Building health infrastructure for the systems that need it most.
Moana Digital Health builds government-grade electronic health record systems and national public health platforms for Pacific Island nations, low and middle income countries, and health systems operating in environments where connectivity is limited and the margin for error is small.
The platform is in production. Moana is deployed and operational across healthcare facilities in the Pacific and South and Southeast Asia. The platform is FHIR R4 compliant, follows OpenHIE architecture principles, and is designed from the ground up to operate reliably without consistent internet access. It is not a proof of concept. It is production infrastructure.
Why Moana Was Built
Every health system deserves infrastructure that works. That is the founding premise of Moana Digital Health, and it came directly from observing what happens when health systems are asked to operate without it.
In Pacific Island nations and across low and middle income countries more broadly, clinicians are making decisions without access to a patient's previous clinical history because that history is on paper at another facility, or lost, or was never recorded. Ministries of Health are producing national health reports by manually collating facility registers weeks after the fact, by which point the data is too old to act on. Medicines run out at facilities because nobody has visibility of stock levels across the network until the shortage has already happened. Civil registration falls behind because the clinical event and the registration system have never been connected.
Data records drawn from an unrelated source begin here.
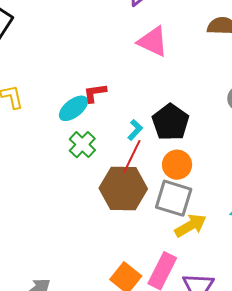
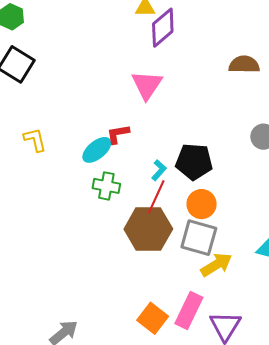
pink triangle: (153, 42) -> (147, 85), moved, turned 40
black pentagon: (170, 122) -> (194, 162), turned -30
green cross: (82, 145) -> (106, 186), turned -32

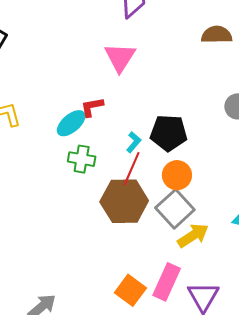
gray square: (199, 238) -> (175, 209), turned 33

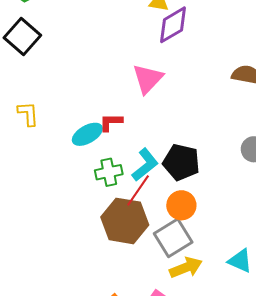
cyan L-shape: (134, 142) -> (145, 165), size x1.6
green cross: (82, 159) -> (109, 172), moved, turned -32

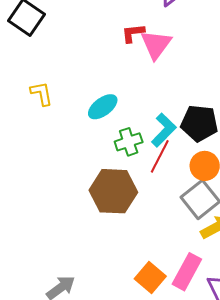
red L-shape: (111, 122) -> (133, 33), moved
brown hexagon: (125, 221) -> (113, 191), moved

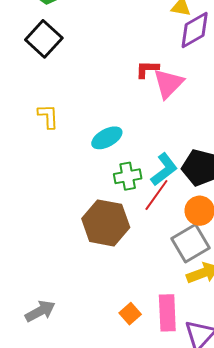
pink rectangle: (187, 272) -> (167, 313), turned -39
orange square: (150, 278) -> (130, 314), size x0.7

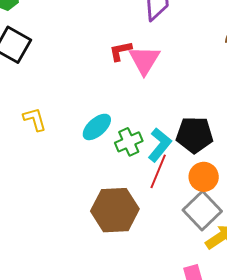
green cross: (128, 176) -> (129, 142), moved

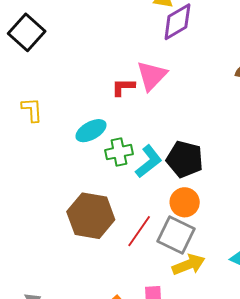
red L-shape: (120, 51) -> (123, 87), moved
red line: (158, 171) -> (139, 231), moved
gray square: (202, 211) -> (176, 235), turned -33

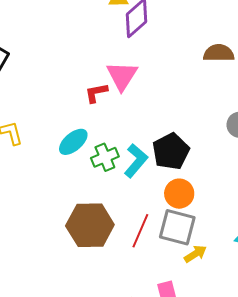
black pentagon: (185, 159) -> (171, 151), turned -30
yellow arrow: (189, 265) -> (195, 254), size x0.7

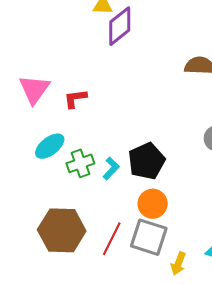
pink triangle: (122, 76) -> (34, 89), moved
cyan L-shape: (136, 161) -> (111, 168), size x0.7
yellow arrow: (195, 254) -> (178, 264), moved, turned 140

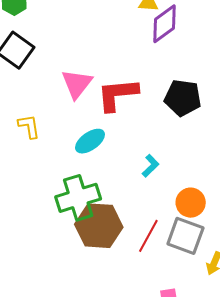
red L-shape: (75, 99) -> (117, 94), size x1.8
black pentagon: (147, 161) -> (183, 98), moved, turned 30
green cross: (80, 163) -> (78, 198), moved, size x1.6

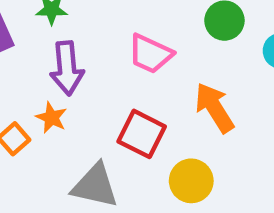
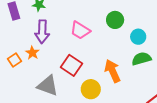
orange arrow: (214, 108) -> (113, 71), moved

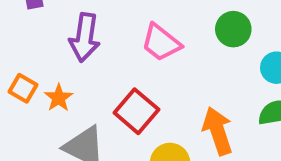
orange star: (32, 53) -> (59, 98), moved
orange square: (14, 60) -> (23, 88), turned -32

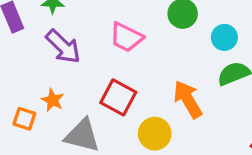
purple arrow: (85, 37) -> (63, 46), turned -42
orange square: (23, 88) -> (24, 119), moved

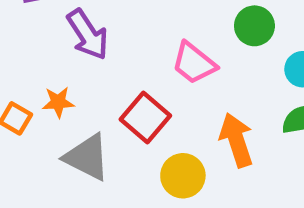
pink trapezoid: (126, 37) -> (194, 63), moved
orange star: (53, 100) -> (58, 102), turned 30

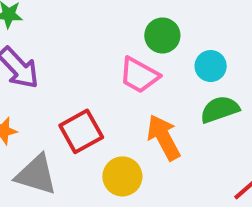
pink trapezoid: (194, 63) -> (139, 75), moved
red square: (145, 117) -> (81, 131), turned 30

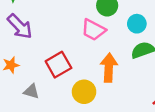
orange arrow: (164, 137) -> (109, 68), turned 32
gray triangle: (36, 175) -> (31, 91), size x0.6

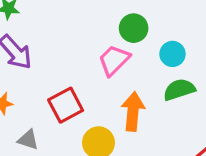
pink trapezoid: (93, 30) -> (114, 60), turned 105

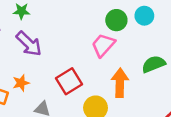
cyan circle: (172, 54) -> (144, 16), moved

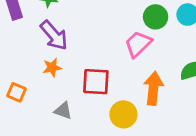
red square: (69, 81) -> (96, 82), turned 30
orange star: (21, 83) -> (52, 68), moved

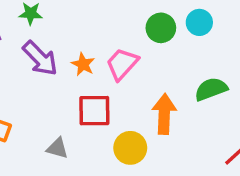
pink trapezoid: (138, 44) -> (122, 64), moved
orange star: (52, 68) -> (83, 64), moved, turned -30

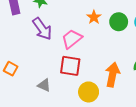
orange star: (83, 64) -> (94, 17), moved
pink trapezoid: (122, 64) -> (72, 39), moved

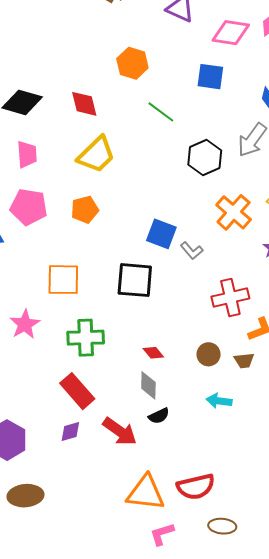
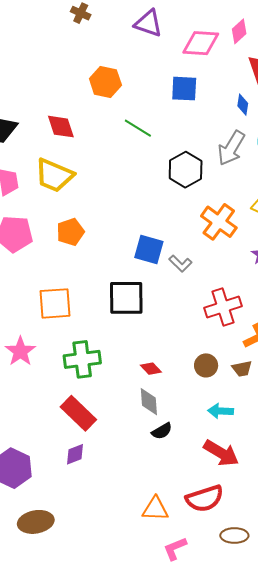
yellow trapezoid: (96, 155) -> (54, 175), moved, turned 72
red arrow: (120, 431) -> (221, 453), moved
orange triangle: (146, 493) -> (155, 509), size x0.7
These are not problems of clinical skill or political will. They are information infrastructure problems. They exist because the countries that most need functioning health information systems have historically been the least well served by the health IT industry. Enterprise vendors build for high-income markets. Their products assume stable connectivity, large IT departments, and procurement budgets that most Pacific governments cannot access. The result is a gap. A large one.
Moana was built to close that gap. Not by adapting a product designed for somewhere else, and not as a pilot with no path to national scale. The platform is designed for the specific operational realities of the environments it serves: offline-first so clinicians keep working when connectivity drops, FHIR R4 compliant so it connects to the national digital health infrastructure governments are building toward, and deployed as a complete system rather than an indefinitely phased rollout.
The Problem We Were Built to Solve
Health systems in low and middle income countries face a specific and solvable problem. The clinical information that should be available to support good decisions is not available, is not timely, or is not in a form that anyone can act on. The consequences are not abstract. A clinician prescribing medication without knowing the patient's allergy history. A Ministry programme officer unable to tell whether a measles outbreak is starting because facility reports have not arrived yet. A procurement officer ordering medicines without knowing current facility stock levels because no system connects them.
The tools to solve these problems exist. What has been missing is a platform built specifically for the operating conditions of the health systems that need it most: offline-capable, standards-compliant, deployable at national scale, and designed to integrate with the public health infrastructure governments are building rather than replace it.
That is what Moana is. It was built in response to specific, documented, operational gaps observed directly in Pacific Island and low-resource health systems. It is in production. And it is built to last.
Healthcare systems are often asked to deliver high-quality care using tools that were never meant to work together.
This leads to common challenges such as:
Fragmented Clinical Records
When patient records are held on paper, stored at a single facility, or spread across disconnected systems, the clinical history a patient has built over years of care becomes inaccessible at the moments it matters most. A complete, longitudinal patient record, available to any authorised clinician at any connected facility, is the foundation of safe, coordinated care.
No National Visibility for Ministries
Without a functioning national surveillance layer, Ministries of Health are managing population health programmes with information that is weeks or months old. Outbreak detection, resource allocation, and programme performance accountability all depend on timely, structured data flowing from facilities to the national level. When that flow depends on manual reporting, it is always delayed and always incomplete.
Infrastructure That Fails When Conditions Are Hardest
Cloud-dependent systems that require continuous internet connectivity are not viable for the facility networks Moana serves. Connectivity is not a given in Pacific Island health systems. Clinical operations need to continue when the internet is down, when power is intermittent, and when the nearest IT support is hours away. Offline-first architecture is not an optional feature in these environments. It is a requirement.